Amman said to back Israeli demands on Jordan Valley
Israel expected to coordinate with its neighbor on convincing the US to accept long-term IDF presence, report says
Lazar Berman is The Times of Israel's diplomatic reporter
Jordan has been pushing the United States to support Israel’s position that it needs to maintain a security presence in the Jordan Valley under any agreement with the Palestinians.
Israel is expected to coordinate with Amman to drive home the message this week to the Americans — especially Secretary of State John Kerry, who was in the region Thursday for talks with Israeli and Palestinian officials — that keeping the IDF on the Jordan River is crucial to regional stability, a Thursday report in the Israeli daily Maariv said.
Kerry landed in Israel Wednesday night and met with Prime Minister Benjamin Netanyahu Thursday morning. According to US officials, Kerry brought with him a West Bank security plan that he intends to present in meetings with Israeli and Palestinian leaders this week.

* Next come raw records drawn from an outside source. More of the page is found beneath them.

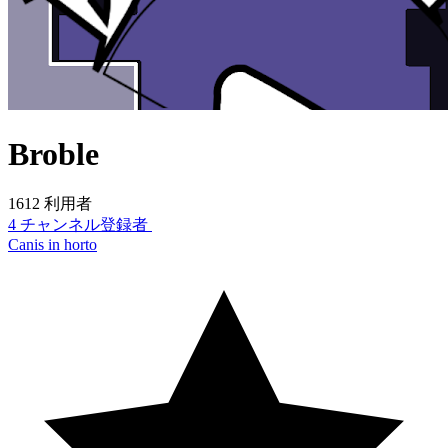
Broble
1612 利用者
4 チャンネル登録者
Canis in horto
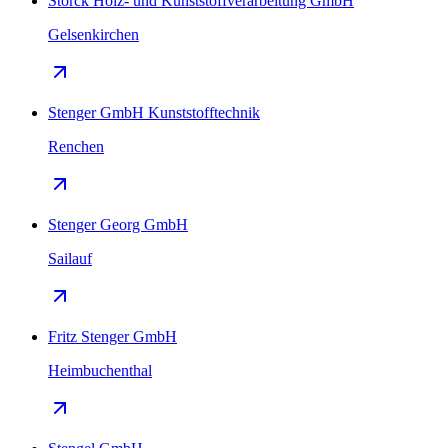
Storck Holz- und Kunststoffverarbeitung GmbH
Gelsenkirchen
Stenger GmbH Kunststofftechnik
Renchen
Stenger Georg GmbH
Sailauf
Fritz Stenger GmbH
Heimbuchenthal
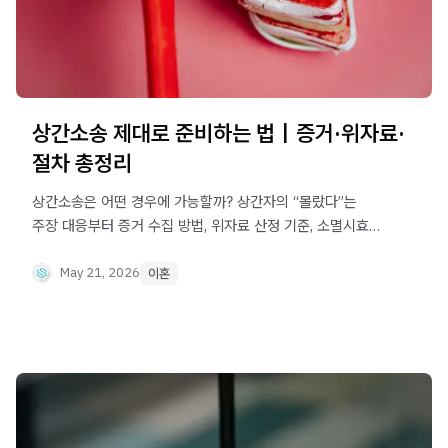
상간소송 제대로 준비하는 법｜증거·위자료·
절차 총정리
상간소송은 어떤 경우에 가능할까? 상간자의 “몰랐다”는
주장 대응부터 증거 수집 방법, 위자료 산정 기준, 소멸시효와
절차까지 상간소송에서 반드시 알아야 할 핵심 내용을
정리했습니다.
May 21, 2026
이혼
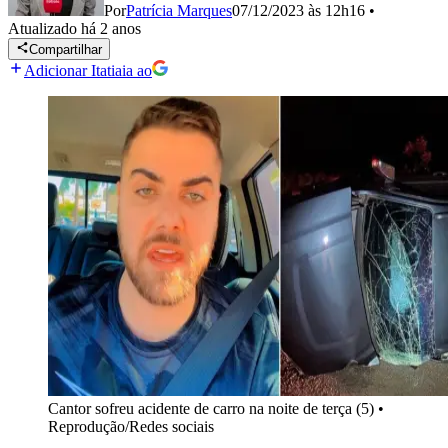
Por
Patrícia Marques
07/12/2023 às 12h16
•
Atualizado
há 2 anos
Compartilhar
Adicionar Itatiaia ao
Cantor sofreu acidente de carro na noite de terça (5)
•
Reprodução/Redes sociais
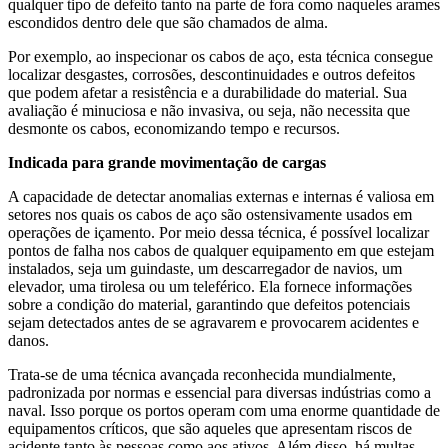
qualquer tipo de defeito tanto na parte de fora como naqueles arames
escondidos dentro dele que são chamados de alma.
Por exemplo, ao inspecionar os cabos de aço, esta técnica consegue
localizar desgastes, corrosões, descontinuidades e outros defeitos
que podem afetar a resistência e a durabilidade do material. Sua
avaliação é minuciosa e não invasiva, ou seja, não necessita que
desmonte os cabos, economizando tempo e recursos.
Indicada para grande movimentação de cargas
A capacidade de detectar anomalias externas e internas é valiosa em
setores nos quais os cabos de aço são ostensivamente usados em
operações de içamento. Por meio dessa técnica, é possível localizar
pontos de falha nos cabos de qualquer equipamento em que estejam
instalados, seja um guindaste, um descarregador de navios, um
elevador, uma tirolesa ou um teleférico. Ela fornece informações
sobre a condição do material, garantindo que defeitos potenciais
sejam detectados antes de se agravarem e provocarem acidentes e
danos.
Trata-se de uma técnica avançada reconhecida mundialmente,
padronizada por normas e essencial para diversas indústrias como a
naval. Isso porque os portos operam com uma enorme quantidade de
equipamentos críticos, que são aqueles que apresentam riscos de
acidente tanto às pessoas como aos ativos. Além disso, há multas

Israel insists on having an IDF presence on the Israeli-Jordanian border, which gives the narrow country some strategic depth and early warning on its eastern border, and rejected an American proposal to place an international force there.
A senior Israeli official told Maariv that Netanyahu is determined to finish building a security fence along the border with Jordan, a move Amman sees as important to its own security as well. Israel is worried about the proliferation, through Jordan, of arms to a future Palestinian state, which Jerusalem has insisted remain demilitarized.
In a reference to his demands that Israel maintain a buffer zone in the Jordan Valley, Netanyahu said during a Knesset address in October that Israeli negotiators “will have to convince the Palestinians to adjust their demands to the circumstances around us.”
Israel must maintain a security presence in the Jordan Valley “precisely as Yitzhak Rabin insisted,” Netanyahu told the Knesset during a special session marking the 18th anniversary of the late prime minister’s assassination. “What was vital then is even more vital today, given the rise of Islamic extremism and Iran’s takeover of territory we relinquished in the [South Lebanon] security zone and Gaza.”
Israeli negotiators offered in October to transfer sovereignty of the Jordan Valley to the Palestinian Authority, which would in turn lease it back to Israel. Palestinian representatives rejected the idea out of hand.
Hours ahead of Kerry’s arrival Wednesday, former Palestinian negotiator Mohammed Ishtayeh said that wide gaps made a peace deal between Israel and the Palestinians impossible. Ishtayeh, a senior aide to Palestinian Authority President Mahmoud Abbas who quit the Palestinian negotiating team a month ago over Israeli settlement construction, said he believed US mediation was “unbalanced” in favor of Israel.
While noting that he was expressing his personal views, Ishtayeh urged other world powers to join the talks as Kerry prepared to return to the region to try to salvage the troubled negotiations.
Under heavy US pressure, peace talks between Israel and the Palestinians resumed in July after a three-year hiatus. Although they have continued out of the media spotlight, reports have mounted that the two sides have reached an impasse.